►
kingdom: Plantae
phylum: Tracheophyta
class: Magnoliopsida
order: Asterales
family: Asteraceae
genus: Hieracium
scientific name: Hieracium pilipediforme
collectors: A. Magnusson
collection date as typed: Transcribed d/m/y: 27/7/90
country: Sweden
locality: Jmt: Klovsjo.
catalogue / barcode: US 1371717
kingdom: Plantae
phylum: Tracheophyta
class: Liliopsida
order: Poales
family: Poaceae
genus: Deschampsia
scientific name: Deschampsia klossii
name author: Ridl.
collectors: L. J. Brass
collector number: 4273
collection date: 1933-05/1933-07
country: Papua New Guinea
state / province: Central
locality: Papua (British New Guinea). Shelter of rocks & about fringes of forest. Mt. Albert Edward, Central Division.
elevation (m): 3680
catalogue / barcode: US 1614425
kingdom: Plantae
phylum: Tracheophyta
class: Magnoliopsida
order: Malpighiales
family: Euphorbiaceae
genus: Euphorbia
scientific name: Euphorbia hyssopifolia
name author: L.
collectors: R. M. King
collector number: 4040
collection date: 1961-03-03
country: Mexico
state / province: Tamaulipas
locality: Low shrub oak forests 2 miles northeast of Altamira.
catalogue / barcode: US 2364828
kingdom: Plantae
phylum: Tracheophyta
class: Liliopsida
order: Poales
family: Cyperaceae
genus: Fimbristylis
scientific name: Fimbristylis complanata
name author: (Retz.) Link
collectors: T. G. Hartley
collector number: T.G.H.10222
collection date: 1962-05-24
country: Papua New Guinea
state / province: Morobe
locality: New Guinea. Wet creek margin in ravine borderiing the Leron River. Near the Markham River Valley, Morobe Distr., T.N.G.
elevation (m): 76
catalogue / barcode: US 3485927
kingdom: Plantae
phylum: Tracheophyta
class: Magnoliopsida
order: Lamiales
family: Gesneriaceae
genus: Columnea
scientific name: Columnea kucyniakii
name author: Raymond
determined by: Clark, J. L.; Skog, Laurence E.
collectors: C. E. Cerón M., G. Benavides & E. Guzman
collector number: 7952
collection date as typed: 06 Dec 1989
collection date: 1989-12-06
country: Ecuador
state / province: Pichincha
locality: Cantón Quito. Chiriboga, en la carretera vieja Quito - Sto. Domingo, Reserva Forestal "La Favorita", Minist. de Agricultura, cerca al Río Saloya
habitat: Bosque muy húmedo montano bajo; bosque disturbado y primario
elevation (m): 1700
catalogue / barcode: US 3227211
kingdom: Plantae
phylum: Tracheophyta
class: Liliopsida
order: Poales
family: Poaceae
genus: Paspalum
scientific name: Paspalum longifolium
◄
Rewrite the records from their start through the line that contains "collection date as typed: 06 Dec 1989", with "locality" changed to "place" and nothing else altered.

kingdom: Plantae
phylum: Tracheophyta
class: Magnoliopsida
order: Asterales
family: Asteraceae
genus: Hieracium
scientific name: Hieracium pilipediforme
collectors: A. Magnusson
collection date as typed: Transcribed d/m/y: 27/7/90
country: Sweden
place: Jmt: Klovsjo.
catalogue / barcode: US 1371717
kingdom: Plantae
phylum: Tracheophyta
class: Liliopsida
order: Poales
family: Poaceae
genus: Deschampsia
scientific name: Deschampsia klossii
name author: Ridl.
collectors: L. J. Brass
collector number: 4273
collection date: 1933-05/1933-07
country: Papua New Guinea
state / province: Central
place: Papua (British New Guinea). Shelter of rocks & about fringes of forest. Mt. Albert Edward, Central Division.
elevation (m): 3680
catalogue / barcode: US 1614425
kingdom: Plantae
phylum: Tracheophyta
class: Magnoliopsida
order: Malpighiales
family: Euphorbiaceae
genus: Euphorbia
scientific name: Euphorbia hyssopifolia
name author: L.
collectors: R. M. King
collector number: 4040
collection date: 1961-03-03
country: Mexico
state / province: Tamaulipas
place: Low shrub oak forests 2 miles northeast of Altamira.
catalogue / barcode: US 2364828
kingdom: Plantae
phylum: Tracheophyta
class: Liliopsida
order: Poales
family: Cyperaceae
genus: Fimbristylis
scientific name: Fimbristylis complanata
name author: (Retz.) Link
collectors: T. G. Hartley
collector number: T.G.H.10222
collection date: 1962-05-24
country: Papua New Guinea
state / province: Morobe
place: New Guinea. Wet creek margin in ravine borderiing the Leron River. Near the Markham River Valley, Morobe Distr., T.N.G.
elevation (m): 76
catalogue / barcode: US 3485927
kingdom: Plantae
phylum: Tracheophyta
class: Magnoliopsida
order: Lamiales
family: Gesneriaceae
genus: Columnea
scientific name: Columnea kucyniakii
name author: Raymond
determined by: Clark, J. L.; Skog, Laurence E.
collectors: C. E. Cerón M., G. Benavides & E. Guzman
collector number: 7952
collection date as typed: 06 Dec 1989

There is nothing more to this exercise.